Utamaro's Okubie (upper body pictures) of these three beauties were so popular that he depicted the variations of those three beauties which were published by TSUTAYA Juzaburo.
The title of the woodblock print above is "Young Girl Holding a Ball and a Fan" by Utamaro. It is very impressive artistic skills that he depicted a bright and active young girl talking, which makes us to imagine what she's talking. Judging from the decorative hair pin accessary, it is assumed that she was from a well-off family.
It was published in around 1797.
The title of the woodblock print above is "Beauty Wearing a Summer Kimono, from the series New Patterns of Brocade Women in Utamaro Style" by Utamaro.
You'll see a crest of the kabuki actor, Sawamura Sojuro, on the fan she's holding.
It was published in 1796 -98.
The title of the painting on the hanging scroll above is "Courtesan and Morning Glories by CHBUNSAI Eishi 鳥文斎栄之(1756～1829). Eishi depicted a courtesan keeping herself cool in the morning.
This picture showed us people in the Edo era enjoyed hanging flowers just we do in present days.
It was published in 1795.
The title of the woodblock print above is "Two Beauties with a Mosquito Net" by HYAKUSEN Shiko （百川子興) or EISHOUSAI Choki (栄松斎長喜）, the date of birth and death unknown
Shiko depicted slender beauties in soft touch, differently from Utamaro and Eishi. Utamaro and Shiko were fellow pupils of TORIYAMA Sekien (鳥山石燕)(1712-1788).
It was published in 1799-1801.
The title of the woodblock print above is "Segawa of the Ogiya, from the series Courtesan
Matched with Sumo Wrestlers by KATSUKAAWA Shunsen (勝川春扇), the date of birth and death unwnown. Shunsen depicted Segawa (瀧川), a super star courtesan at the Ogia House and Kamuro, an apperentice, likened to a sumo wrestler and a referee respectively.
It was published in 1807.
⁂Special Exhibition of TANAKA Isson, with a focus on recent acquisitions
Works which Isson drew before living in Amami Oshima are on view.
⁂Special edition: HASHIGUCHI Goyo 橋口五葉(1881～1921)
Goyo was a forefront of the shin-hanga (new prints) movement which was a revival of ukiyo-e. He studied a lot about the great classical ukiyo-e artists and wrote several articles on Utamaro, Hiroshige, and Harunobu .In 1915 he designed "Bathing (湯浴み) " under Watanabe Shozaburo, a publisher. After finishing collaborating with the publisher, in 1916-17 he worked supervising reproductions of 12 volumes called "Japanese Color Prints". He had personally supervised the carving, printing, and publication of his own works since 1918 until he passed away on February 24, 1921 at the age of 41. The number of total production of prints was fourteen, which are regarded as of extremely high quality.

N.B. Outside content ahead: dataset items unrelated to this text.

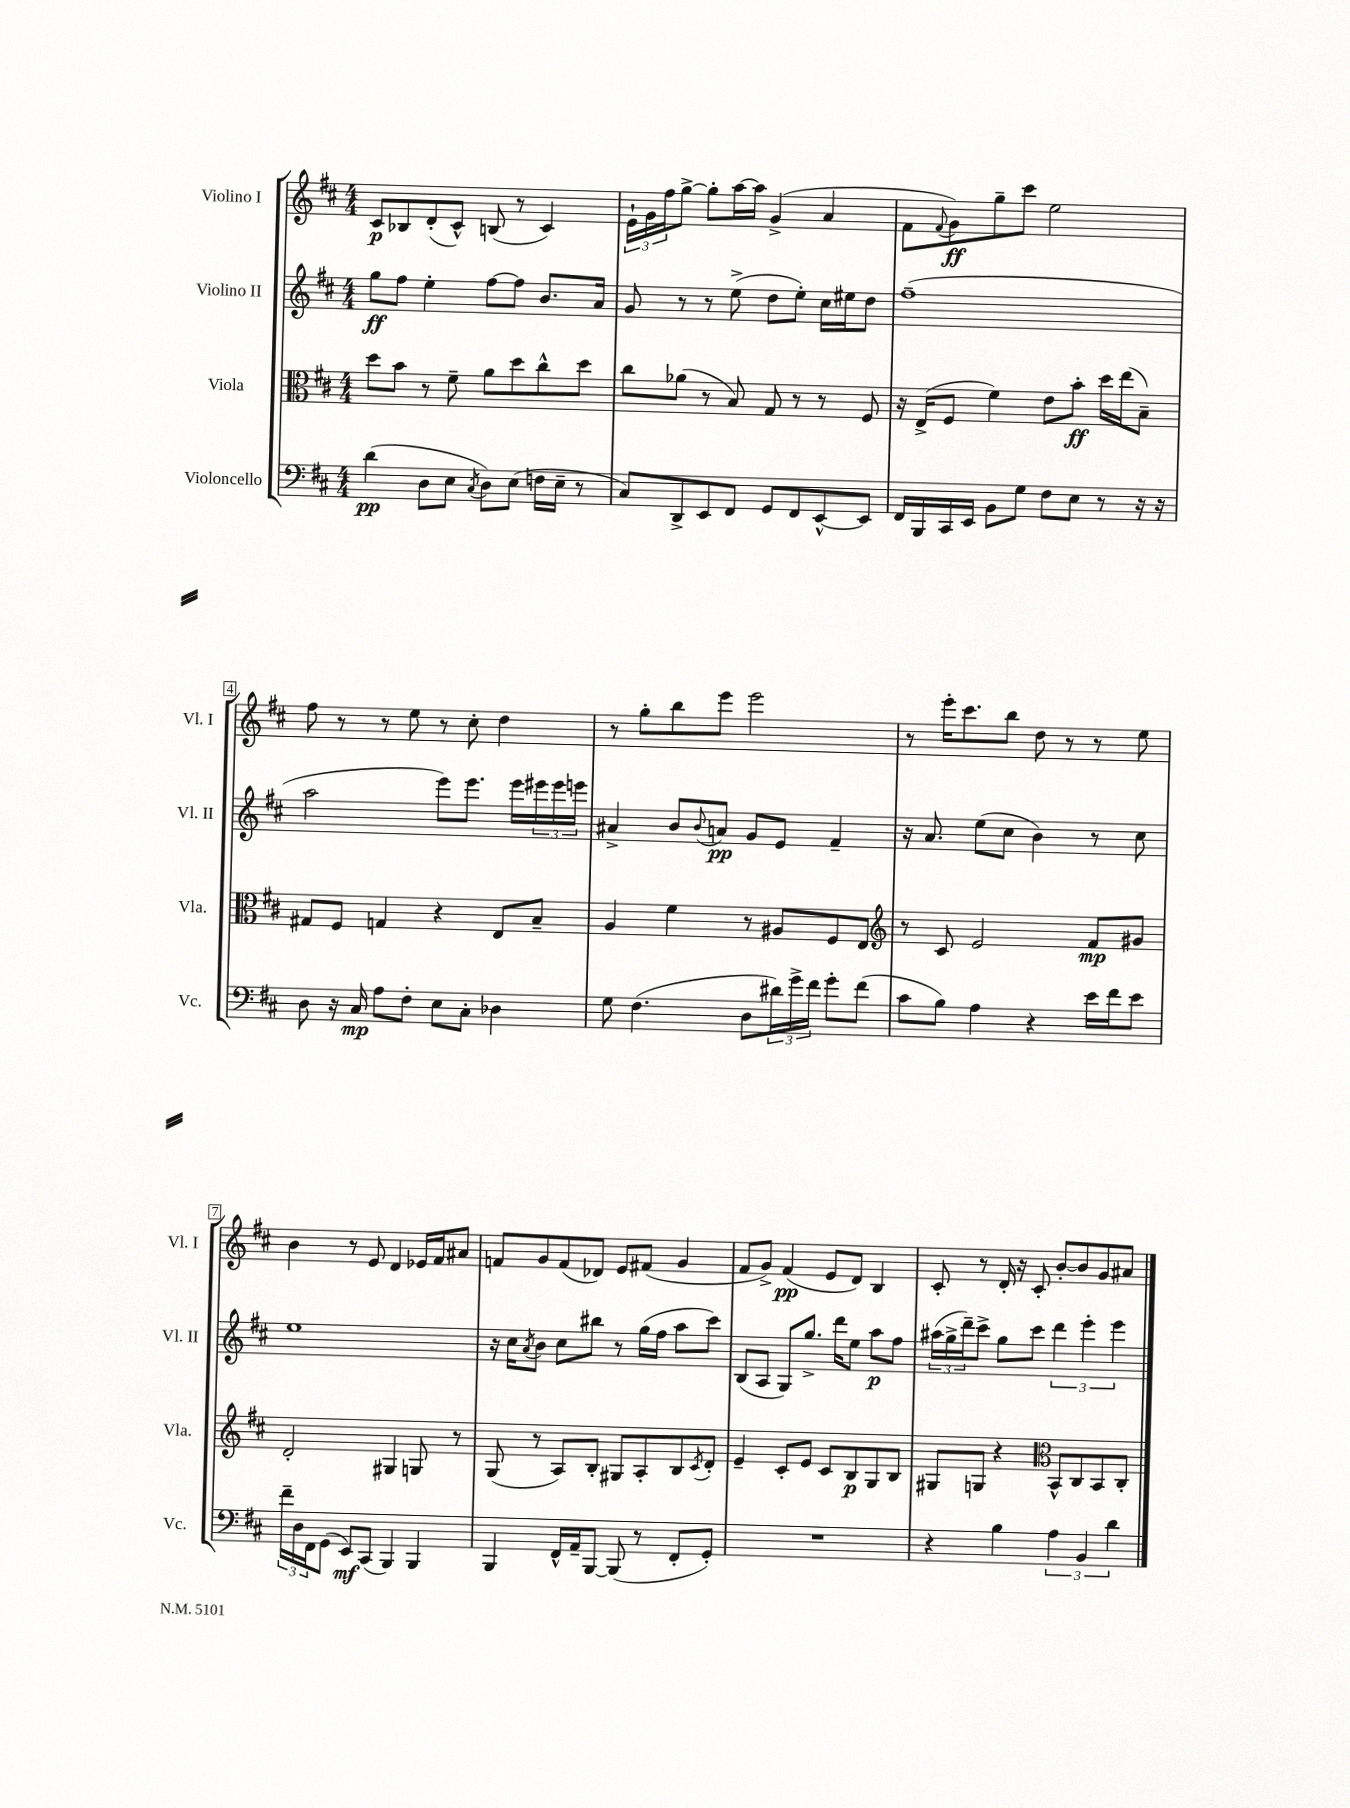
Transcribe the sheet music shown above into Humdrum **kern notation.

**kern	**dynam	**kern	**dynam	**kern	**dynam	**kern	**dynam
*part4	*part4	*part3	*part3	*part2	*part2	*part1	*part1
*staff4	*staff4	*staff3	*staff3	*staff2	*staff2	*staff1	*staff1
*I"Violoncello	*	*I"Viola	*	*I"Violino II	*	*I"Violino I	*
*I'Vc.	*	*I'Vla.	*	*I'Vl. II	*	*I'Vl. I	*
*clefF4	*	*clefC3	*	*clefG2	*	*clefG2	*
*k[f#c#]	*	*k[f#c#]	*	*k[f#c#]	*	*k[f#c#]	*
*M4/4	*	*M4/4	*	*M4/4	*	*M4/4	*
=1	=1	=1	=1	=1	=1	=1	=1
(4d\	pp	8dd\L	.	8gg\L	ff	8c#/L	p
.	.	8b\J	.	8ff#\J	.	8B-X/	.
8D\L	.	8r	.	4ee'\	.	(8d'/	.
8E\J	.	8f#~\	.	.	.	8c#^^/J)	.
8qC#/	.	.	.	.	.	.	.
8D\L)	.	8a\L	.	[8ff#\L	.	(8Bn/	.
(8E\J	.	8dd\	.	8ff#\J]	.	8r	.
16Fn\LL	.	8cc#^^\	.	8.b/L	.	4c#/)	.
16E~\JJ	.	.	.	.	.	.	.
8r	.	8dd\J	.	.	.	.	.
.	.	.	.	16a/Jk	.	.	.
=2	=2	=2	=2	=2	=2	=2	=2
8C#/L)	.	8cc#\L	.	8g/	.	24e`\LL	.
.	.	.	.	.	.	24g\	.
.	.	.	.	.	.	24ff#\J	.
8DD^/	.	(8a-X\J	.	8r	.	[8gg^\J	.
8EE/	.	8r	.	8r	.	8gg'\L]	.
8FF#/J	.	8B/)	.	(8ee^\	.	[16aa\L	.
.	.	.	.	.	.	16aa\JJ]	.
8GG/L	.	8G/	.	8dd\L	.	(4g^/	.
8FF#/	.	8r	.	8ee'\J)	.	.	.
[8EE^^/	.	8r	.	16cc#\LL	.	4a/	.
.	.	.	.	16ee#X\J	.	.	.
8EE/J]	.	8F#/	.	8dd\J	.	.	.
=3	=3	=3	=3	=3	=3	=3	=3
16FF#/LL	.	16r	.	(1ff#~	.	8f#\L	.
16BBB/	.	(16E^/KL	.	.	.	.	.
.	.	.	.	.	.	8qqf#/	.
16CC#/	.	8F#/J	.	.	.	8g\)	ff
16EE/JJ	.	.	.	.	.	.	.
8BB\L	.	4f#\)	.	.	.	8gg~\	.
8G\J	.	.	.	.	.	8ccc#\J	.
8F#\L	.	8e\L	.	.	.	2ee\	.
8E\J	.	8b'\J	ff	.	.	.	.
8r	.	16dd\LL	.	.	.	.	.
.	.	(16ee\J	.	.	.	.	.
16r	.	8B~\J)	.	.	.	.	.
16r	.	.	.	.	.	.	.
!!LO:LB:g=z
=4	=4	=4	=4	=4	=4	=4	=4
8D\	.	8G#X/L	.	2aa\	.	8ff#\	.
16r	.	8F#/J	.	.	.	8r	.
16C#/	mp	.	.	.	.	.	.
8A\L	.	4Gn/	.	.	.	8r	.
8F#'\J	.	.	.	.	.	8ee\	.
8E\L	.	4r	.	8eee\L)	.	8r	.
8C#'\J	.	.	.	8.eee\J	.	8cc#'\	.
4D-X\	.	8E/L	.	.	.	4dd\	.
.	.	.	.	16eee\LL	.	.	.
.	.	8B~/J	.	24eee#X\	.	.	.
.	.	.	.	24eee#\	.	.	.
.	.	.	.	24eeen\JJ	.	.	.
=5	=5	=5	=5	=5	=5	=5	=5
8G\	.	4A/	.	4a#X^/	.	8r	.
(4.F#\	.	.	.	.	.	8gg'\L	.
.	.	4f#\	.	8b/L	.	8bb\	.
.	.	.	.	8qqb/	.	.	.
.	.	.	.	8an/J	pp	8eee\J	.
8D\L	.	8r	.	8g/L	.	2eee\	.
24d#X\L)	.	8A#X/L	.	8e/J	.	.	.
24g^\	.	.	.	.	.	.	.
24f#\JJ	.	.	.	.	.	.	.
8g'\L	.	8F#/	.	4f#~/	.	.	.
(8f#\J	.	8E/J	.	.	.	.	.
=6	=6	=6	=6	=6	=6	=6	=6
*	*	*clefG2	*	*	*	*	*
8c#\L	.	8r	.	16r	.	8r	.
.	.	.	.	8.a/	.	.	.
8B\J)	.	8c#/	.	.	.	16eee'\KL	.
.	.	.	.	.	.	8.ccc#\	.
4A\	.	2e/	.	(8ee\L	.	.	.
.	.	.	.	8cc#\J	.	8bb\J	.
4r	.	.	.	4b\)	.	8dd\	.
.	.	.	.	.	.	8r	.
16e\LL	.	8f#/L	mp	8r	.	8r	.
16f#\J	.	.	.	.	.	.	.
8e\J	.	8g#X/J	.	8cc#\	.	8ee\	.
!!LO:LB:g=z
=7	=7	=7	=7	=7	=7	=7	=7
24f#~\LL	.	2d'/	.	1ee	.	4b\	.
24D\	.	.	.	.	.	.	.
24FF#\J	.	.	.	.	.	.	.
(8GG\J	.	.	.	.	.	.	.
8EE/L)	mf	.	.	.	.	8r	.
(8CC#/J	.	.	.	.	.	8e/	.
4BBB/)	.	4G#X/	.	.	.	4d/	.
4BBB/	.	8Gn/	.	.	.	16e-X/LL	.
.	.	.	.	.	.	16f#/J	.
.	.	8r	.	.	.	8a#X/J	.
=8	=8	=8	=8	=8	=8	=8	=8
4BBB/	.	(8G/	.	16r	.	8fn/L	.
.	.	.	.	16cc#\KL	.	.	.
.	.	.	.	8qa/	.	.	.
.	.	8r	.	8b\J	.	8g/	.
16FF#^^/LL	.	8A/L)	.	8cc#\L	.	(8f/	.
16AA~/J	.	.	.	.	.	.	.
[8BBB/J	.	8B'/J	.	8bb#X\J	.	8d-X/J)	.
(8BBB/]	.	8G#X/L	.	8r	.	8e/L	.
8r	.	8A'/	.	(16gg\LL	.	(8f#X/J	.
.	.	.	.	16ff#\JJ	.	.	.
8FF#'/L	.	8B/	.	8aa\L	.	4g/	.
.	.	8qc#/	.	.	.	.	.
8GG'/J)	.	8d'/J	.	8ccc#\J)	.	.	.
=9	=9	=9	=9	=9	=9	=9	=9
1r	.	4e~/	.	(8B/L	.	8f#/L	.
.	.	.	.	8A/J	.	8g^/J)	.
.	.	8c#'/L	.	8G/L)	.	(4f#/	pp
.	.	8e/J	.	8.gg^/J	.	.	.
.	.	8c#/L	.	.	.	8e/L	.
.	.	.	.	16ddd\KL	.	.	.
.	.	8B/	p	8ee\J	.	8d/J)	.
.	.	8G/	.	8aa\L	p	4B/	.
.	.	8B/J	.	8ff#\J	.	.	.
=10	=10	=10	=10	=10	=10	=10	=10
4r	.	8G#X/L	.	(24aa#X\LL	.	8c#'/	.
.	.	.	.	24gg^\	.	.	.
.	.	.	.	24ddd~\J)	.	.	.
.	.	8Gn/J	.	8ccc#^\J	.	8r	.
4B\	.	4r	.	8gg\L	.	16d'/	.
.	.	.	.	.	.	16r	.
.	.	.	.	8ccc#\J	.	8c#'/	.
*	*	*clefC3	*	*	*	*	*
6A\	.	8BB^^/L	.	6ddd\	.	[8b'/L	.
.	.	8C#/	.	.	.	8b/]	.
6BB/	.	.	.	6eee'\	.	.	.
.	.	8BB/	.	.	.	8g/	.
6d\	.	.	.	6eee\	.	.	.
.	.	8C#'/J	.	.	.	8a#X/J	.
==	==	==	==	==	==	==	==
*-	*-	*-	*-	*-	*-	*-	*-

The title of the woodblock print above is "Hot Spring Inn". In late 1920 he suffered from meningitis (髄膜炎).
This was his last work that he designed from his deathbed, which Hashiguchi Yasuo, Goyo's nephew developed into a print in 1952 (昭和27年).
The title of the woodblock print above is "Woman with a hand towel".
His nephew Hashiguchi Yasuo developed into a print after World War 2.